Equity starts with angel networks and even with accelerators, I think, those are the early stage sources of capital, where you could access funding at the early-stage of business, you could also if you have an idea you could go to the early-stage VC as well. There are funds, which would support you then you have a high threshold to cross to make that cut. A lot depends on how well you understand the core underpinnings of what the investor is looking for. One common mistake that entrepreneurs tend to make and I think this is true for men and women is that when they are pitching their business to an investor, they tell how passionate are about what they have created and how important it is that it grows and gets capital and such. It is all-important and it should be done. But it is also important which is absolutely true but it is also crucial to understand the requirements of the investor whichever category that the investment may belong to and tailor your pitch according to that. For example, one of the requirements could be a certain time frame within which the investor would want to invest, make the returns and exit. So, that is important for you to factor in.

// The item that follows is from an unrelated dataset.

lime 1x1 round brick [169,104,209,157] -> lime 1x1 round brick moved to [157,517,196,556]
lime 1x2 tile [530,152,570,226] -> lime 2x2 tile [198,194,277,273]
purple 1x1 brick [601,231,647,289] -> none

The other could be in an angel situation or an high net worth individual (HNI) kind of investor support situation that could be something else that is important for an investor and which is why they would support a company. For instance, in my area, which is sustainable mobility and clean energy-I see there are passionate funds, passionate family offices, passionate HNIs who want to support those areas. Therefore, it is important to understand what they are looking for and to see if that is something that their business can help them with.
As you grow up the value chain, and suppose that you have a business and you have started to get some traction with clients, angel networks-early-stage VCs tend to be relevant for a fairly long stage of growth which is the most critical phases.

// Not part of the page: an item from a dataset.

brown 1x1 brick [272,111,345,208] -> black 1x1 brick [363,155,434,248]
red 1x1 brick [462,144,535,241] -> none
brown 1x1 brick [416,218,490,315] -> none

The core milestone for a business is to achieve a product that is fit for a market whether it is software that is commonly used, but I think the concept is true for any business-it is to say that you have a recognised and standardised product and you have customers that will buy from you on a predictable basis. And you have been able to set up the backend to be able to serve the market. Once you have early proof of this, you can go to institutional investors and then again, it depends on the kind of equity investors because the typical requirement, apart from other things, is the scale that you can achieve in a short period and that could be a driving factor.
The scalability and size of the market are some of the initial stages that business owners would look for. It is important for you to assess even before you are starting the business, it is important for you to assess what kind of a market are you catering to-is it large, is it niche. Even if it is a niche market, what sort of specific value that you bring to that niche and how are you going to be unbeatable in that niche, is neccessary to understand.
Then, of course, growth capital phases are a different story, you have larger investment deals of $15-20 million. In terms of where you are scaling and how much you are going to scale depends on the business. But at the early stage when you are probably raising your first few hundred thousand dollars of funding or first few million, I think it is very important to understand the core market, core product that you bring to the table.